The adenocarcinoma cell surface mucin receptor for alpha-fetoprotein: is the same receptor present on circulating monocytes and macrophages? A commentary

The mucin family of proteins is largely expressed on sedentary epithelial cells lining the gastrointestinal, pulmonary, and reproductive tracts and their associated organs and malignant tumors. It is less well-known that mucins are also expressed on circulatory cells of the immune and inflammatory systems, such as monocytes, macrophages, leukemic, and lymphoma cells. The epithelial mucins function in (a) protection and lubrication of mucosal linings, (b) cell adhesion and cell-to-cell contact, (c) cell migration and metastasis, and (d) signal transduction. It would be logical to presume that mucins expressed on circulating mononuclear cells could perform similar functions. Recently, it was proposed that the alpha-fetoprotein (AFP) receptor, known to be present on solid epithelial-derived malignant tumor cells, can be identified as a mucin glycoprotein. Interestingly, it was also reported that AFP binds to a receptor on circulating cells and sedentary tumor cells of lymphoreticular origin, especially monocytes associated with lymphomas and leukemias. The primary objective of the present commentary is to present literature-based evidence that some of the cell surface mucins on sedentary epithelial tumor cells and certain mucins expressed on circulating monocytes/macrophages are identical to the AFP receptor. The secondary objective is to discuss the role of AFP and its derived peptides in the growth suppression of adenocarcinomas and lymphomas using the AFP-mucin receptor concept as a key to the mechanism of tumor growth inhibition.

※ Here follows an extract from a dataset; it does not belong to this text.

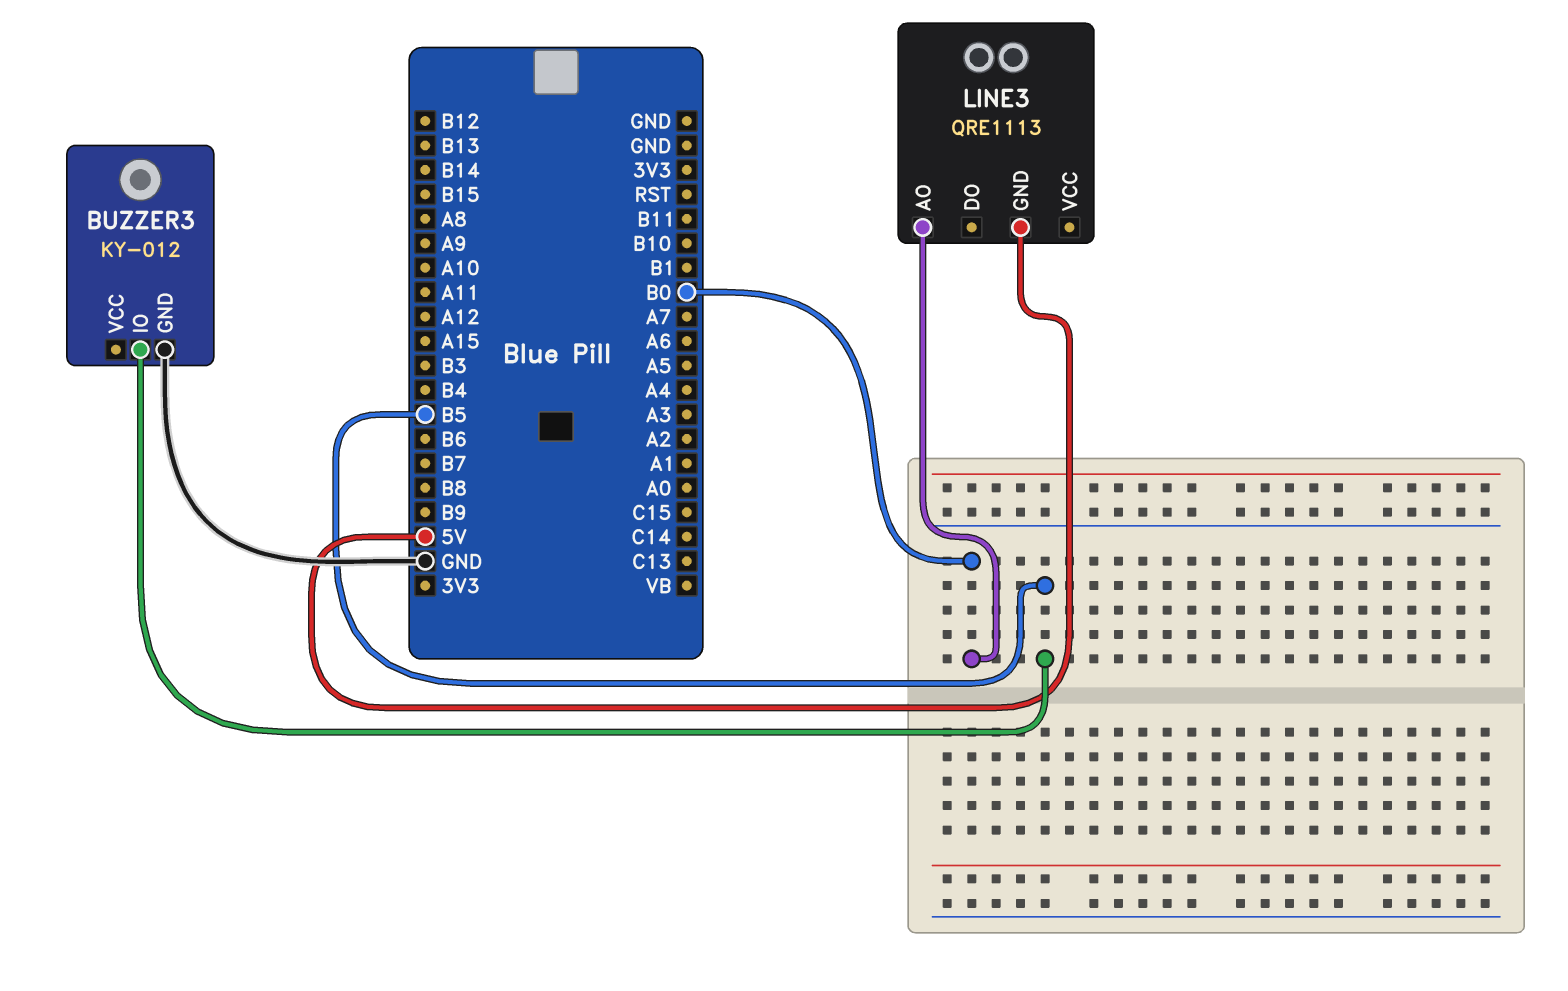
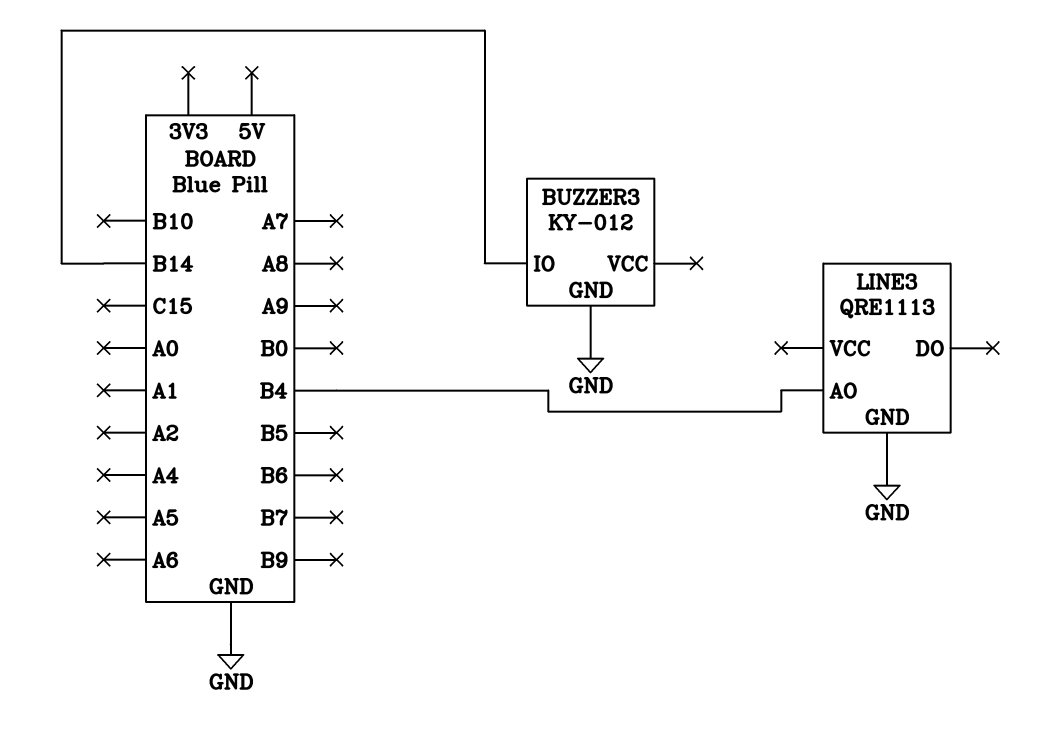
BUZZER3 pin IO: B5 -> B14
LINE3 pin AO: B0 -> B4
LINE3 pin GND: 5V -> GND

Review of the adenocarcinoma cell surface receptor for human alpha-fetoprotein; proposed identification of a widespread mucin as the tumor cell receptor

The identification of a tumor cell receptor for alpha-fetoprotein (AFP) has long been sought in the field of medicine. The uptake and endocytosis of AFP by rat tumor cells in 1983 sparked a series of confirmatory reports which were extended to include multiple tumor types in rats, mice, and humans. The following year, French investigators characterized the binding properties of the AFP receptor but they did not purify and characterize the receptor. It was not until 1991-1992 that an AFP receptor was partially purified and characterized from both human monocytes and breast cancer cells. By 1993, monoclonal antibodies had been raised against the "AFP receptor" derived from breast cancer extracts with claims that the receptor was a widespread oncoprotein biomarker for cancer. To date, that receptor has yet to be identified due to its complex multimeric structure and carbohydrate composition. The present report will review the literature of the multiple AFP receptors previously including their cellular uptake, transmembrane passage, and partial biochemical characterization. . In addition, evidence derived from computer modeling, proteolytic/fragmentation cleavage patterns, domain structure analysis, and protein binding software analysis will be presented in a proposed identification of a widespread protein/gene family of transmembrane proteins which fits many, if not most, of the criteria attributed to the AFP receptor. The proposed receptor protein family is tentatively identified as an epithelial cell surface mucin constituting one (or more) of many classes of single-pass transmembrane proteins. Present data do not support the concept that the AFP receptor is a "universal" tumor receptor and/or biomarker, but rather a widespread mucin protein that functions primarily in protecting and lubricating epithelial mucosal layers, and engaging in signal transduction; the mucin only binds AFP as a molecule serving in a subordinate or ancillary function.